The chapel includes paintings from the second half of the 18th century depicting individual biblical scenes defined by illusive frames. The central scene depicts Jerusalem and its surroundings. The painting was painted-over multiple times in the past and cleaning and elimination of unsuitable layers was thus necessary. The plasters had to be continuously strengthened with organosilicon compounds and the defects grouted with lime stucco. Retouching was made with aquarelle colours.
Restoration of the sundial:
The sundial was originally located on the southern side of the exterior façade. The first restoration works were performed already in 1886 and then again in 1957; these, however, were not done properly and did not take account of astronomical calculations. This meant the sundial lost its original functionality.

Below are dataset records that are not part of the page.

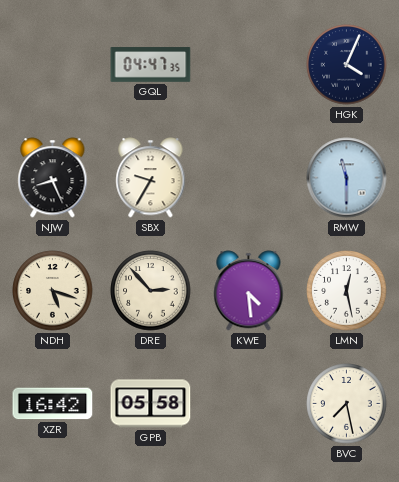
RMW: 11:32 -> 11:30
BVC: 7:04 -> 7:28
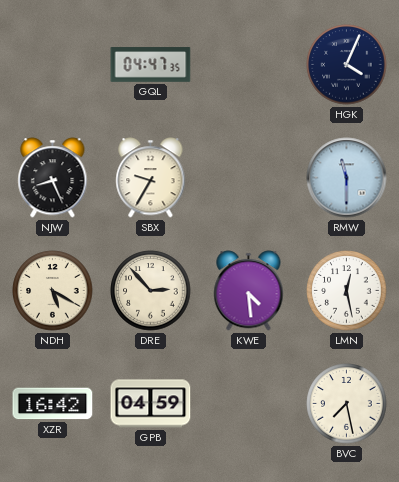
NDH: 5:18 -> 5:20
GPB: 05:58 -> 04:59
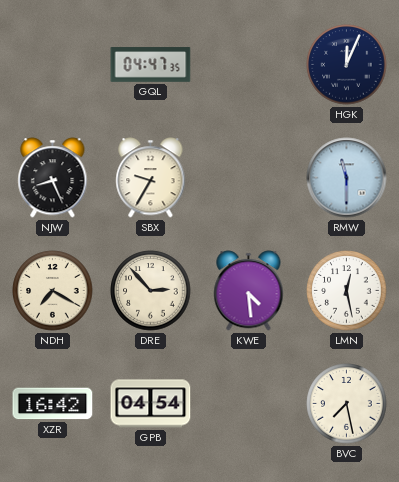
HGK: 4:04 -> 12:04
NDH: 5:20 -> 7:20
GPB: 04:59 -> 04:54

Restoration and new renovation within the Kuks – Pomegranate project was performed by an Academy painter working together with a sundial expert.
Restoration of metal elements:
The works involved restoration of baroque window bars and the metal gate in the crypt. The historical ironwork experienced a number of modifications over time – modern welds and makeovers were noticeable, but not seriously damaging.
The bars were cleaned of discontinuous coating, the damaged areas were repaired and the missing parts replaced. The surface was coated with a black zinc-phosphate coating so that in the end the surface attained a graphite-black colour. The original tinning on the gate lock was not restored due to its high porousness and corrosion. The final look of the bars and the metal gate was determined on the basis of the results of the survey of the original colouring.
Restoration of wooden elements:
Works carried out in 2014 – 2015 included restoration of the entrance door to the refectory, the original cabinet in the refectory, polychrome railing, oak windows and a number of other doors. Before the start of the restoration work, a restoration survey had to be performed in order to determine the optimal course of the work.
The door was made of soft wood and oak. The wooden elements were dismantled and restored in a workshop. The door was showing mechanical damage, especially along the casing. The surface was covered with layers of varnish and dried oils. Old and unsuitable surface treatments were removed, the damaged parts were repaired, the wood was re-stained, varnished and a shellac layer was put on. Based on the results of colour stratigraphy, the surface received a new top layer in the original 18th/19th-century colouring.
The oak window frames were damaged by years of use; some casements were broken or completely missing. Unsuitable surface coating was removed. Afterwards, the missing parts were replaced and sealants and surface treatment were administered. The wood was pre-emptively treated against wood-attacking fungi and insects. The restoration works concluded with a complete retouch.